Colr. Farren said he understood that the fire was largely contained in the reception area, but that this was extensively damaged in the blaze.
“Anyone who has information should get in touch with the Gardai,” he said.
Sinn Féin Senator Pádraig Mac Lochlainn, meanwhile, has condemned those behind the arson attack.
Senator Mac Lochlainn said: “Arson attacks, threats or racism have no place in Donegal. I call on the person or persons responsible for this arson attack and the threats to the family who own the hotel to stop their actions. They do not speak for the people in Moville or in Donegal.
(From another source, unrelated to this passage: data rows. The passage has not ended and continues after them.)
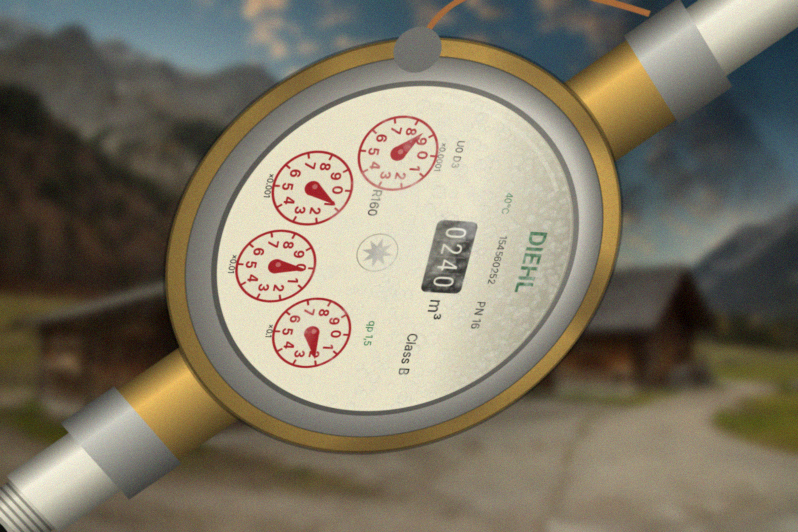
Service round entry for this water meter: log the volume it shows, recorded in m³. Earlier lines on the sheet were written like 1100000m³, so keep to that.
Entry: 240.2008m³
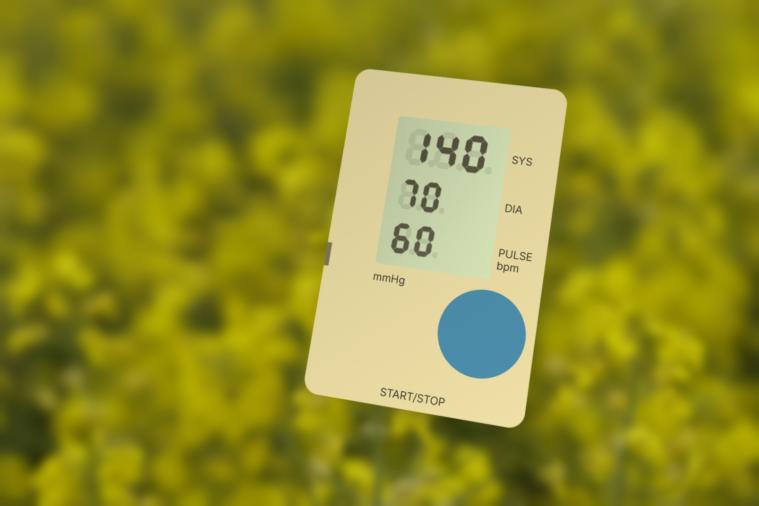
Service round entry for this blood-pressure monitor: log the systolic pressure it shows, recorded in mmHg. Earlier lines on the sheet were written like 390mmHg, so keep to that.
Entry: 140mmHg
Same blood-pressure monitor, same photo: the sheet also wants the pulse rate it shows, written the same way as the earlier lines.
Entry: 60bpm
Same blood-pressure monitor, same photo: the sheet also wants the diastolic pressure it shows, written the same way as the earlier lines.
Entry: 70mmHg
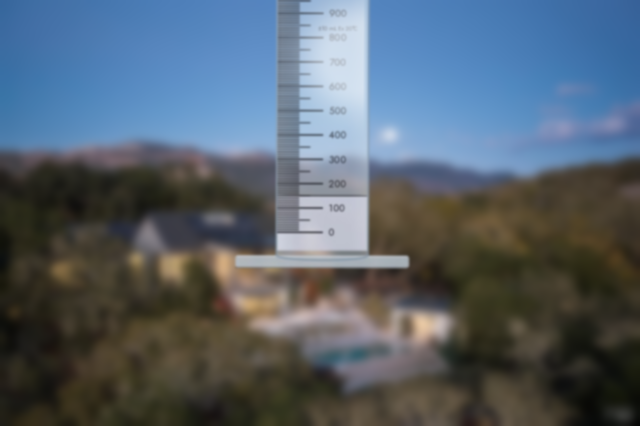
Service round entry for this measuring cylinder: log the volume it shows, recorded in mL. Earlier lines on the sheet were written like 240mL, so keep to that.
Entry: 150mL
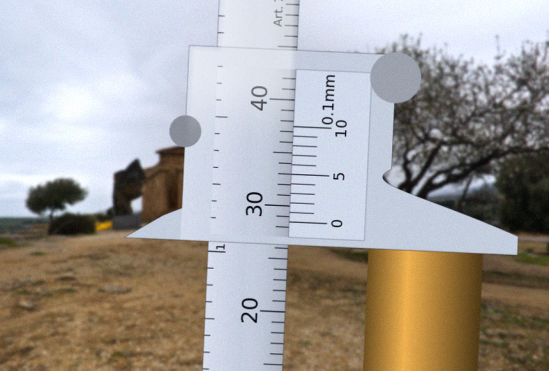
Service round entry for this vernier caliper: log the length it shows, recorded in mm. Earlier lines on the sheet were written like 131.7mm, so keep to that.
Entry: 28.5mm
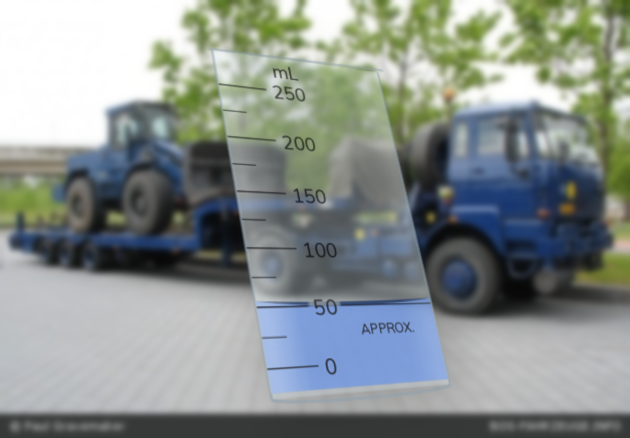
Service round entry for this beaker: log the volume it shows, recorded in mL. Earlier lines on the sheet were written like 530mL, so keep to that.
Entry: 50mL
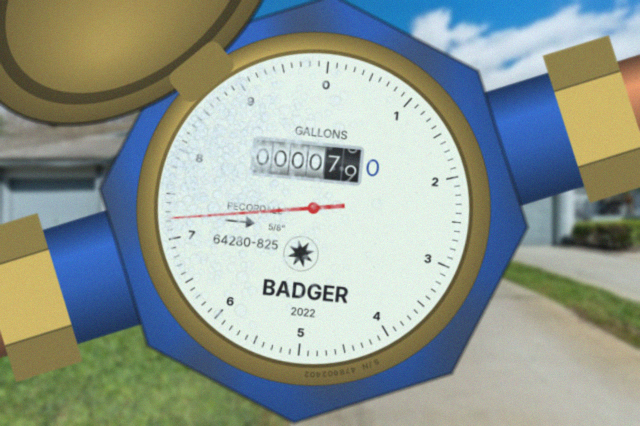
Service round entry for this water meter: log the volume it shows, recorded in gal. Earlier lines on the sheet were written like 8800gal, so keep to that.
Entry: 787.2gal
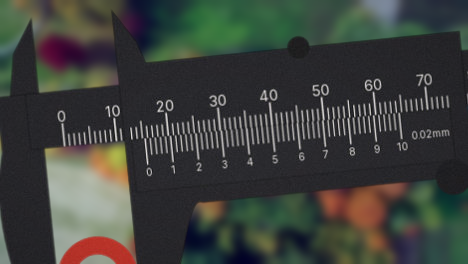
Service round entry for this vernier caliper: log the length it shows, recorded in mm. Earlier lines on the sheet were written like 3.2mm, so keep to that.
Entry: 15.5mm
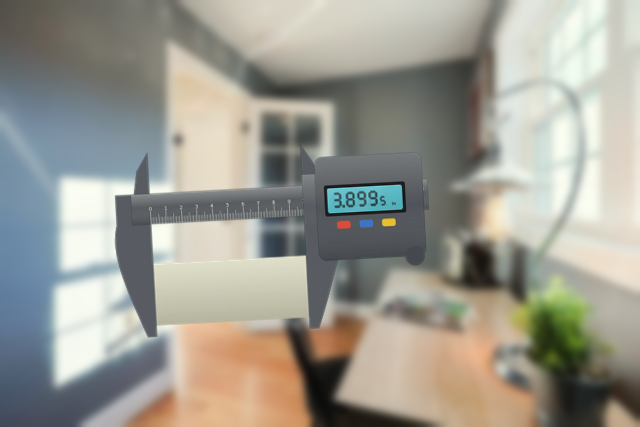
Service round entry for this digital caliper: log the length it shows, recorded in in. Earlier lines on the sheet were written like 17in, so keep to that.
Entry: 3.8995in
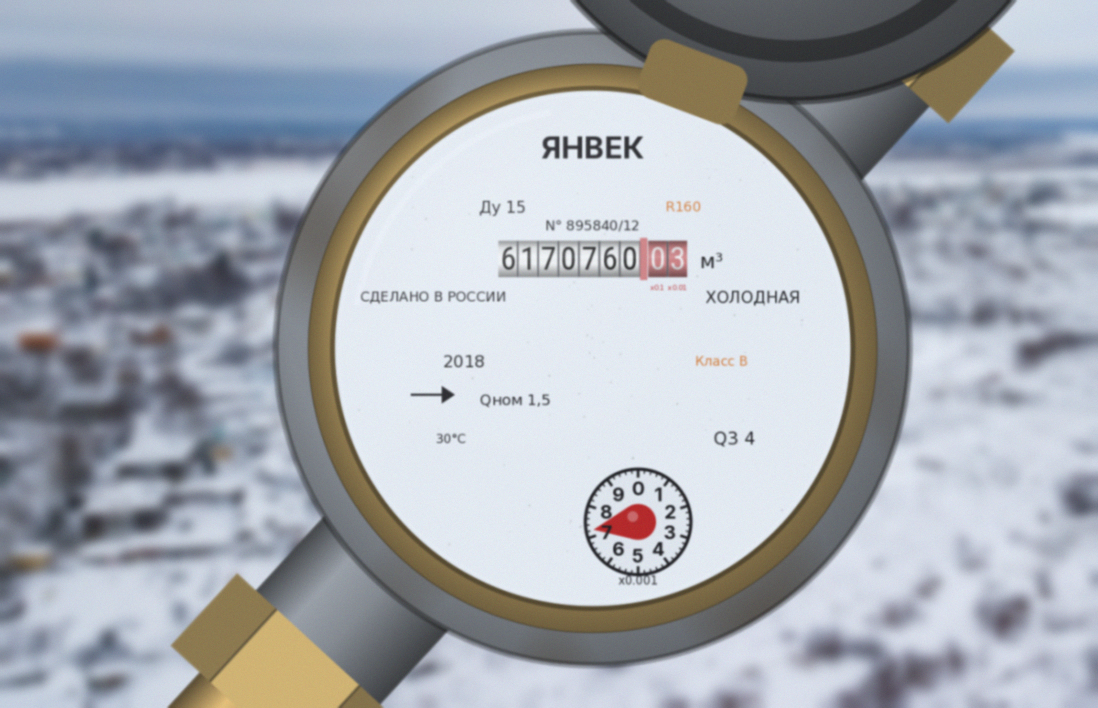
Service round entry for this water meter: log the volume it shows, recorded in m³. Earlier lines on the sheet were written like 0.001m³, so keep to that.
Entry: 6170760.037m³
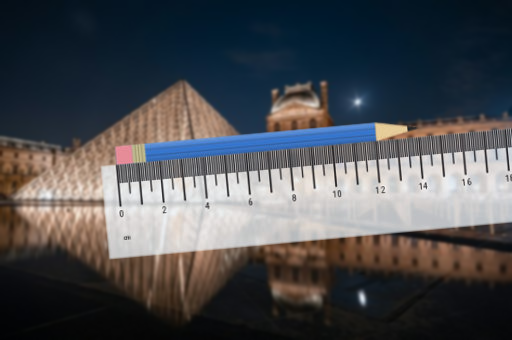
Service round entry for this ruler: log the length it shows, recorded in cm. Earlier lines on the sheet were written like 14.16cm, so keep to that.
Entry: 14cm
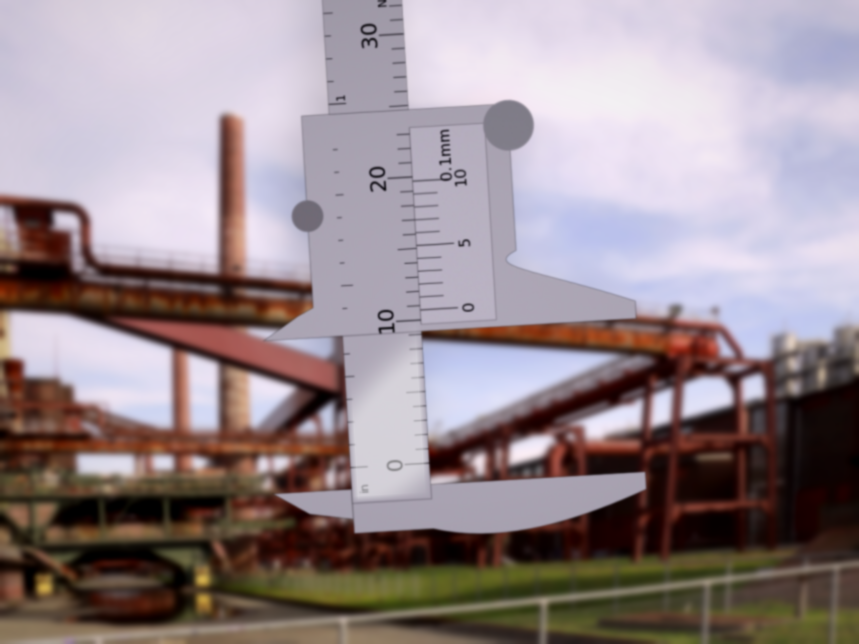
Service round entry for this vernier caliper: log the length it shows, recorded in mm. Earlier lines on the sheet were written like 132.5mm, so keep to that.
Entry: 10.7mm
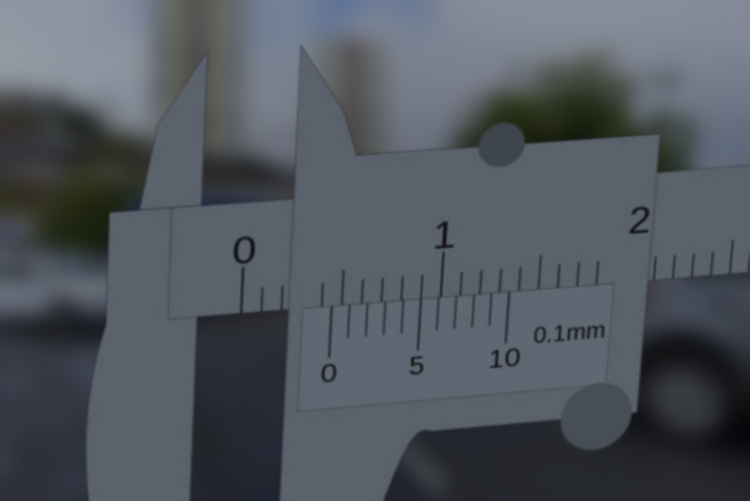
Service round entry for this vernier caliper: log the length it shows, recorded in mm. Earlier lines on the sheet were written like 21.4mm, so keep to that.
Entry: 4.5mm
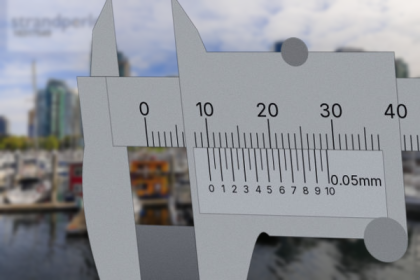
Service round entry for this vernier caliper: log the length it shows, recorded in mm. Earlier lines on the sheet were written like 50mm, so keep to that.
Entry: 9.8mm
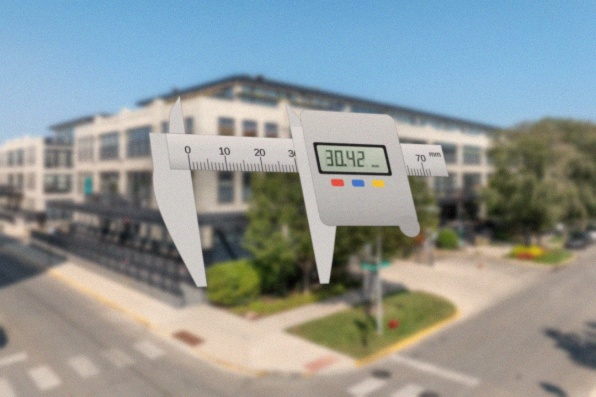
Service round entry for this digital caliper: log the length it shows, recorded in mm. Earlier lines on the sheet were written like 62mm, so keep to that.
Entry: 30.42mm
“While many people in Moville are concerned about the absence of any consultation or preparation for the planned Direct Provision Centre at the hotel that will house around 100 asylum seekers, their concerns are not racist nor, indeed, unreasonable. I was present at the packed public meeting in Moville just over a week ago and the vast majority of speakers who had concerns were measured and genuine about the issues that they raised in relation to additional resources for local health services, schools and community amenities.
“The vast, vast majority of people in Moville and Donegal reject racism or intimidation,” he maintained.